_Directions_
Reproduce every line of the listing below exactly, leaving the pictures out of your answer.

Information given section start

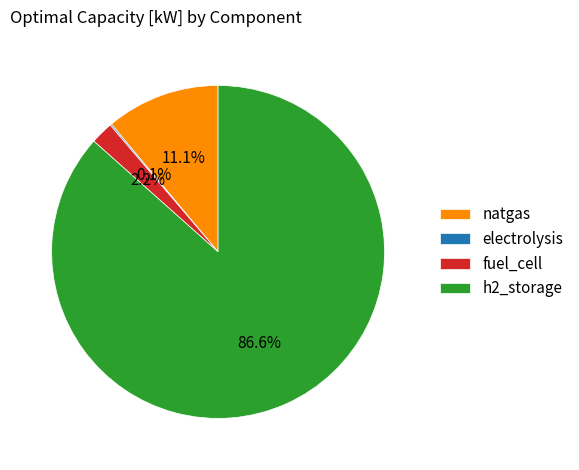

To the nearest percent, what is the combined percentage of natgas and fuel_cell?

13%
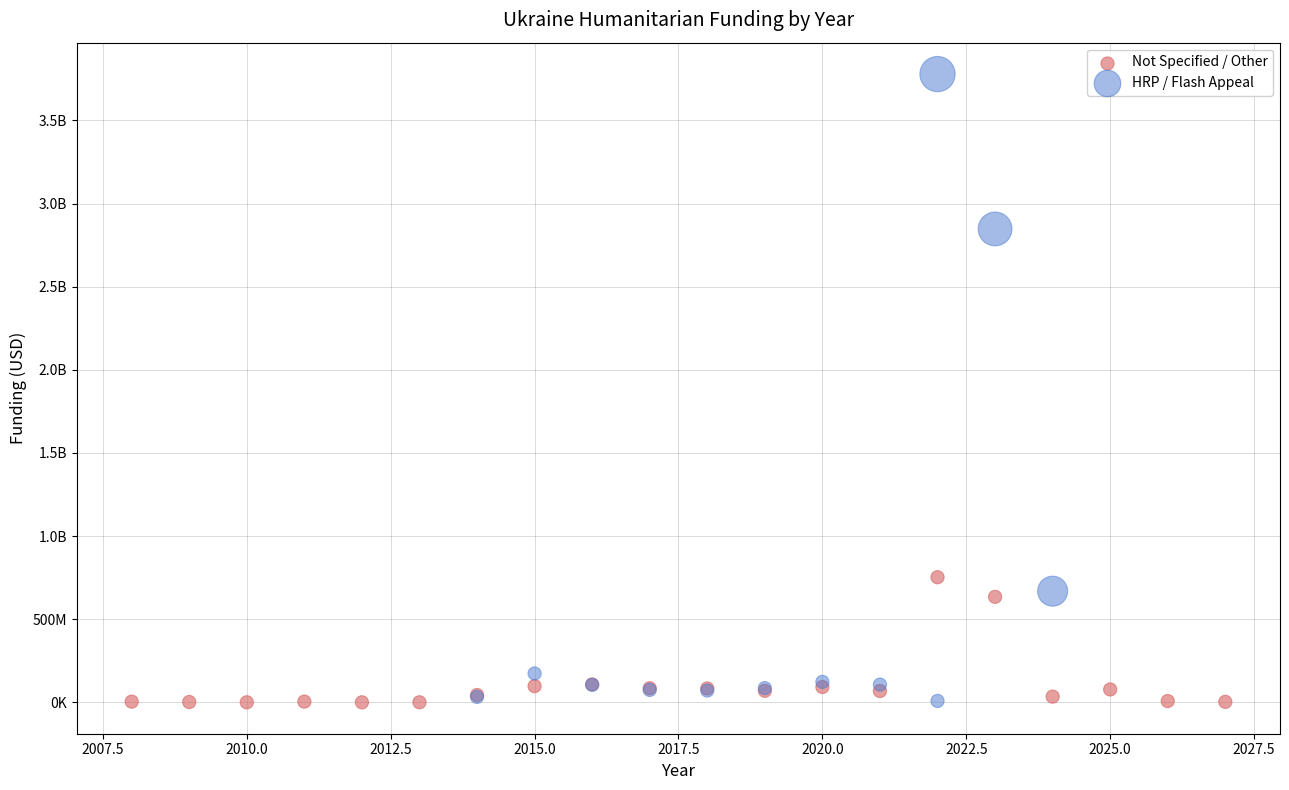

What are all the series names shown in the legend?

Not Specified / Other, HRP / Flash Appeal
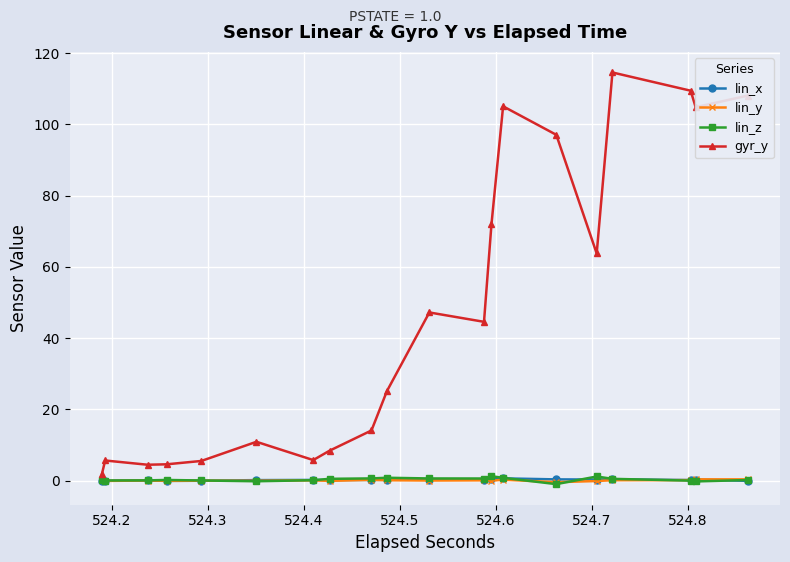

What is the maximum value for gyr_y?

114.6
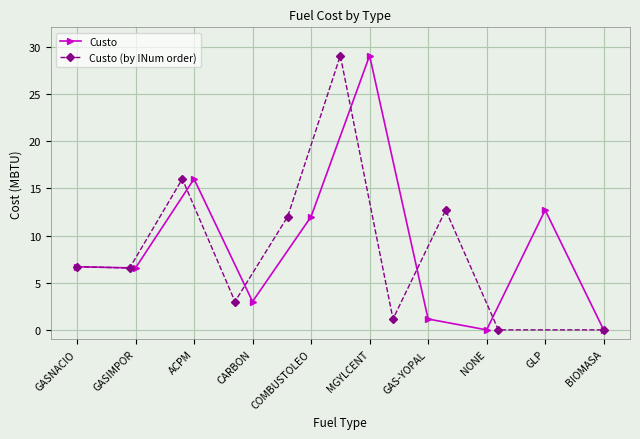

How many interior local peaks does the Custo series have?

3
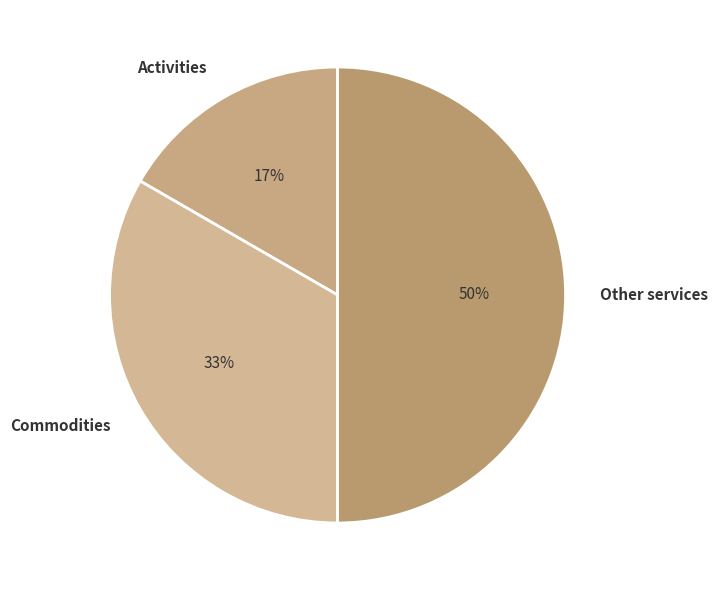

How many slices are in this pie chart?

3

Information given section end

_Result of the exercise_
To the nearest percent, what is the combined percentage of natgas and fuel_cell?

13%

What are all the series names shown in the legend?

Not Specified / Other, HRP / Flash Appeal

What is the maximum value for gyr_y?

114.6

How many interior local peaks does the Custo series have?

3

How many slices are in this pie chart?

3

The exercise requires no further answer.